Empowering those who manage and maintain its assets with information is a central piece of NYPA’s IoT strategy.

IOT Content Manager

January 9, 2018

3 Min Read

On the eve of a blizzard that would deliver punishing winds and dump more than a foot of snow on much of the northeast, those at the New York Power Authority’s monitoring and diagnostics command center looked to GE Predix software for evidence of potential problems. If any anomalies were found across assets monitored at 16 power plants and 1,400 miles of power transmission network, linemen and utility workers could fix them in the sunshine, according to Paul Tartaglia, senior vice president and chief technology officer, New York Power Authority.

When winds whip so hard they easily crack tree branches as if they were celery sticks, and temperatures barely inch above zero, being a lineman takes on a new level of grittiness. Crews work impossibly long days to restore critical power in the worst of conditions.

NYPA is leveraging IoT technology to equip and empower workers with the right information, blueprints, tools, parts and more, to solve potential problems proactively and those that are unavoidable, faster.

“By having a more engineering philosophy, then we can go out and be more like craftsmen,” said Tartaglia, who is leading the digitization efforts for the largest state public utility in the United States, and one that supplies one-quarter of the state’s electricity. 

Empowering those who manage and maintain its assets with information – from the power plant operators to those on the front lines – is a central piece of NYPA’s IoT strategy. A 25,000 square foot Integrated Smart Operations Center (iSOC) in White Plains serves as a power central command center of sorts, with workers monitoring assets on GE Predix software on an 81-foot video wall, according to GE. The mix of engineers and former power plant operators who staff the center alert power plants to potential problems, offering support from the point of identification to resolution, but leaving the decision to act to the plant staff.

In just shy of a month since its official opening, Tartaglia has found that power plants are actually coming to iSOC for help with potential problems – something he attributes both to the technology itself and the deep, real-world utilities’ expertise of the iSOC staff.
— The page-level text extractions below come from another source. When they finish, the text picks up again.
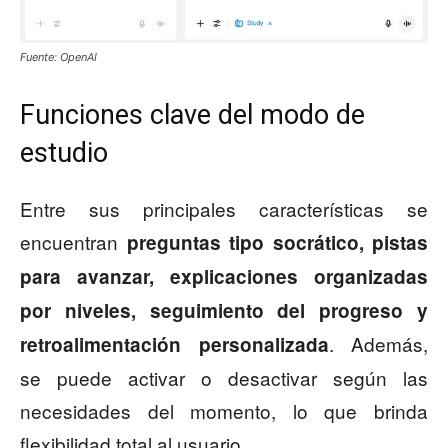
Fuente: OpenAI
Funciones clave del modo de
estudio
Entre sus principales características se
encuentran
preguntas tipo socrático, pistas
para avanzar, explicaciones organizadas
por niveles, seguimiento del progreso y
. Además,
retroalimentación personalizada
se puede activar o desactivar según las
necesidades del momento, lo que brinda
flexibilidad total al usuario.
He pointed to its director, Rich Gaines, who joined the NYPA decades ago when he was just 18 years old. The fact that plants are asking for information is a key indicator the iSOC approach is working, according to Tartaglia.

Right now, Predix runs on-premise, but over the next two years, NYPA will build out its entire Predix implementation on the cloud (the provider of which it hasn’t yet determined) as part of its IoT strategy, according to Tartaglia.

The technology in place currently is based on GE SmartSignal, monitoring and diagnostic software from GE that enables NYPA to build digital models of individual assets, track and measure performance, and enable predictive analytics to empower use cases like predictive maintenance.

For instance, over the summer, a temperature on a motor was running higher than the software said it should run at, according to Tartaglia. After reviewing analytics, the team decided to perform a planned outage, during which they discovered a filter failed. Replacing it proactively helped avoid a potentially catastrophic failure, with the huge added benefit of having their best people look at the problem under the best professional conditions possible, according to Tartaglia.

“Say it keeps running and on the hottest day, Friday afternoon, at 3 p.m. the motor gives, and we don’t know what went wrong with it,” he said. “Rather than going from a more reactive mode we’re in a more proactive mode, which really yields us a significant benefit and avoided cost.”

The technology is the foundation for disruption – the good kind – in the power space, positioning NYPA to offer a span of services, from value-added services to customers to optimize energy usage and capital equipment, to enabling better plant security, to leveraging technology to entice the next generation of utility workers.

“I’m a big student of disruption,” Tartaglia said. “I don’t want to be the Kodak film of the next century.”